Remote Backup with Secure Shell and Rsync
- 16 September 2008
Back in 2000 John Langford of the Machine Learning (Theory) blog and I wrote a backup script which I am still using today. A number of other people have found it useful so I decided to release it under an open source license. The script is easy to use under Linux. I am told it also backs up Windows with a bit of tweaking.
The impatient readers may go ahead and immediately download the backup script. Read the enclosed file INSTALL.txt for installation instructions. You will need perl, ssh and rsync, all standard parts of most Linux distributions. Here I will explain the idea behind the script.
How it works
Suppose we have a directory d on machine A which we want to backup to a remote machine B. For example, d could be the entire file system or your home directory. If we already have an outdated copy of d stored on machine B, then rsync is the perfect tool for the task. It detects the differences between the original and the copy, and intelligently propagates them from machine A to machine B.
However, we typically want to keep several copies of the backup (daily, weekly, monthly, yearly) and not just one. The procedure for making a new backup is then as follows:
- on machine B make a copy of the latest backup available,
- use rsync to update the copy with the original on machine A,
- delete some of the old backups if there are too many.

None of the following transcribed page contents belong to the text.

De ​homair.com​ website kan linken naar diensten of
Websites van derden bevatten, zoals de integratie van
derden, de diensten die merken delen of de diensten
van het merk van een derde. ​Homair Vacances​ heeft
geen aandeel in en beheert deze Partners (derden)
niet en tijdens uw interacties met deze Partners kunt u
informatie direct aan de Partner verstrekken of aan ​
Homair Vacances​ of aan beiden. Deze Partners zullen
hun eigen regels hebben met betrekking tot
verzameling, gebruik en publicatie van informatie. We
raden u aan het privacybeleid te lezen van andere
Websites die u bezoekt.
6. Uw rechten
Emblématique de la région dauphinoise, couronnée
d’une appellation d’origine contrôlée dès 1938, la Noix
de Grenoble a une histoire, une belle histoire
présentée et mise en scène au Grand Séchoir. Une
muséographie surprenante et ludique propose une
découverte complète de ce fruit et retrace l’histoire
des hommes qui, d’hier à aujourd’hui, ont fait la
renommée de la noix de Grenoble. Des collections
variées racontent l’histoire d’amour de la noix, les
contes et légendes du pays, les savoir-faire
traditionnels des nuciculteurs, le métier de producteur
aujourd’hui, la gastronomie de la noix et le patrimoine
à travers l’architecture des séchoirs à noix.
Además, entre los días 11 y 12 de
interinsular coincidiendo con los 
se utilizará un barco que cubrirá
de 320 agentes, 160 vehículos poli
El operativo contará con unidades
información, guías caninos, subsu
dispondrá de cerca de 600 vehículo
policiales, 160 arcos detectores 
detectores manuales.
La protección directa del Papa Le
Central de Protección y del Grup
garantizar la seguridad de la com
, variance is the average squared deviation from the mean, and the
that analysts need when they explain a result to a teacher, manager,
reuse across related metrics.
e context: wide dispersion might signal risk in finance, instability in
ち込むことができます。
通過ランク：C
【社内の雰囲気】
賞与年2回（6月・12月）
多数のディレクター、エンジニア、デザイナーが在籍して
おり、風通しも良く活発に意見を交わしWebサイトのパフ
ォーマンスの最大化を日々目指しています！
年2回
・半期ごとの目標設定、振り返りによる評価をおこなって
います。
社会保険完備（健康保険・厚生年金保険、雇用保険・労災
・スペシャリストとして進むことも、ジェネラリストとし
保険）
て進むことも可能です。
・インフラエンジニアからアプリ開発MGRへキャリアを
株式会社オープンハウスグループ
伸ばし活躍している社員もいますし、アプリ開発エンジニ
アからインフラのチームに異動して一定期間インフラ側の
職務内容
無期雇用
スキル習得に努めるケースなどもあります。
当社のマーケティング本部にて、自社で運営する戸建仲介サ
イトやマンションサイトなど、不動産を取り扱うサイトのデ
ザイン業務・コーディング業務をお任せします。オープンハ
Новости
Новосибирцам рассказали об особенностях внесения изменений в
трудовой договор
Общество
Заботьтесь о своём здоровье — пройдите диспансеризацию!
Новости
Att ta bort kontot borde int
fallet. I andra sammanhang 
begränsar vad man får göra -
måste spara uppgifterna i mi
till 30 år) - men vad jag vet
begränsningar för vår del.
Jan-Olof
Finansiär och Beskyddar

This idea is fine, except that each backup takes up as much space as the original. Although disk space is very cheap, we would quickly run out of space on machine B. Even more annoying would be the time needed to make a copy of the backup (if you do not believe me, try copying 30GB of data spread accross ten thousand files from one directory to another on the same disk). A little bit of Unix filesystem magic helps solve the problem. Instead of physically copying the latest backup, we copy just the directory structure and hard link the files (read the Wikipedia article on hard links if you have never heard of them). The GNU cp command with the
--link argument does this very efficiently. This way the latest backup and its copy share all the data. When we run rsync on the copy, it “unshares” only those files that have changed. That’s it.
The net result is a series of backups which share common data. Additionally, if we delete any of the backups, the others remain intact (even though they share data). When the last backup holding a reference to a particular file is deleted, the Unix filesystem removes the data for that file from disk. We have incremental backups where each snapshot behaves exactly like the original.
The backup script does all this for you. It also controls the number of old backups kept, sends you e-mail if a backup fails, allows you to tell rsync which files or file types to ignore, and more.
Backup in practice
I just backed up my laptop. It took very long, 7 minutes, because I had not backed it up for two weeks and have accumulated many new files. Typically it takes somewhere between 30 seconds for “empty” backup and 2 minutes after a day’s work with lots of downloads and compilation of large chunks of source code. My backup server contains a total of 21 backups of my laptop, which comes up to 29 GB of disk space. The oldest backup is from 2006 and it takes 694 MB, whereas the latest is from one minute ago and takes 12 GB of space.
Other uses of the backup script that I have heard of:
- I backup our home computer every night over a slow ADSL line whose upload rate is only 256 Mbit/s. Last night it took 40 seconds, but it takes several hours when my wife dumps a camera full of photos into her home directory.
- A reasearch instutite with more than 700 employees uses the backup script to backup their mail server every 10 minutes!
- At my department we backup the main web server and the e-learning site, which has more than a thousand users and several gigabytes of data. (We also dump the databases and backup the dumps, too.)
MacOS and Windows
There are certain similarities between the backup script and MacOS “Time machine”, but I suspect the Time machine actually backs up journals from a journaling file system. Anyhow, the backup script should work on MacOS, which is just Unix in disguise.
If you want to backup a Windows machine, you could install perl, ssh and rsync on it. It ought to work in principle (note that only the server needs a file system with hard links). Or you can mount its filesystem on a Linux machine with Samba, and make the backup from the Linux machine. If there is enough interest, I can ask a friend who does this to provide more info.
I am considering an extension that would allow one to do secondary backups on a second server: every time a backup is made on machine B, it would make another copy of the backup on machine C.
An interesting variant of this involves making secondary backups on untrusted machine C as follows. On machine B we create an encrypted loopback filesystem and make backups of machine A in the loopback filesystem. Then we make a secondary backup on machine C by sending it (with rsync) the file containing the loopback system. Because the loopback is encrypted, access to machine C does not reveal the contents of the backup.
Finally, here is the download:
The software is supposed to be stable, contrary to the low version number. It has been working since 2000 without major changes.